Four Pieces of Jedi Wisdom for Investors
Wealth management and investing is of course a serious responsibility, making sure that we meet client expectations and safeguard their assets. In our latest article however, we thought we’d take a slightly different approach and inject a little levity.
Star Wars is a worldwide phenomenon, with franchise continuously growing in scope since the release of the original film in 1977 to include further films, television spin-offs, books, comics, video games, toys, clothing and more. Star Wars Episode VII: The Force Awakens is scheduled for release this Christmas time and is anticipated to set multiple box office records.
Luke Skywalker undergoes Jedi training at the hands of Yoda to give him the skills that he needs to defeat both Darth Vader and the Emperor. Some of the advice he is given though by his Jedi mentors though can also be applied to the world of investing…

“Fear is the path to the dark side. Fear leads to anger. Anger leads to hate. Hate leads to suffering.” – Yoda.
It is arguably the most famous line in Star Wars after Darth Vader tells Luke: “No, I am your father.” It is also sage advice for any investor.
The first sign of volatility in the market and people tend to panic, selling off left and right. The downturn at the end of August is a perfect example of that. The CBOE Volatility Index—also known as the Fear Index—peaked at its highest level since 2011 and doom and gloom reigned in the media (the mainstream, not just financial too).
We believe that Yoda would approve of our approach here at Kruse Asset Management which aims to remove emotion and bias from the investment process. Assets are only bought or sold when our data indicates that it’s the right time to do so.
Don’t just take Yoda’s advice as proof though. Our signature strategy, QVP, has outperformed the S&P 500 for the past ten years at nearly double the rate.

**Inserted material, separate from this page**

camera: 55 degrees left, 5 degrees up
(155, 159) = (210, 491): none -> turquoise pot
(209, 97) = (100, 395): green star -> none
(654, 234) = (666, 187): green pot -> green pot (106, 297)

"Already know you that which you need." – Yoda.
What is it that you want from your investments? You should not expect any two portfolios to be exactly the same because we all want something different—if only just slightly—from them.
Do you consider risk to be a good thing or a bad thing? There’s no right answer.
A young person with considerable earning potential in the future may be attracted to a risk-heavy portfolio with the chance of big gains, as well as big losses. Conversely, an elderly couple hoping to leave an endowment to their family when they pass may be happy to stick with predominantly fixed assets for the relative stability and safety they afford.
The important thing is just making sure that your portfolio reflects your financial goals and desires. Feel free to answer a half dozen statistics-driven questions through our Riskalyze quiz to find out what your risk number is and how it correlates to the risk exposure of your portfolio.

“Judge me by my size, do you?” – Yoda.
Whenever you’re considering purchasing an asset for your portfolio, do your research.
It’s nothing but foolish to purchase shares in a company simply because it’s a big company with a well-established name. The same mantra applies to funds offered by large banking houses.
You—or your financial advisor—might think that companies like IBM or Ford are great businesses. They are established. They’ve been around for what seems like forever. That may be true, but that does not necessarily make them great companies to invest in.
Just look at their performance over the past year below against a company with none of their prestige which is often the butt of jokes: Dollar Tree.

The same applies to our performance here at KAM compared to huge investment houses like Goldman Sachs or Morgan Stanley where money managers seek mediocrity. The market goes up; they go up. The market goes down; they go down. We outperform for our clients; we deviate.
Whether it is a stock or an investment advisor, don’t let your judgment be clouded by ingrained perceptions. Look at the numbers and let them tell you what works best for you.
“In my experience there is no such thing as luck.” – Obi-Wan Kenobi.
Luck is not a strategy.
That seems a reasonable enough proposition, and one that applies to most situations, not simply investing. Who’s going to let things be decided just on luck when it applies to anything they actually care about?
Investing on hearsay or feelings is nothing more than that. It’s throwing darts at the wall. That’s why 70-80 percent of money managers underperform the market.
Not only is it irresponsible but we find it galling that money managers are also getting paid for their services when this is the case.
You should not accept mediocrity—or luck—as an option when it comes to your portfolio.

Take this advice from Jedi masters to heart—and don’t be a nerf herder—and you’ll end up with a successful portfolio which meets your needs.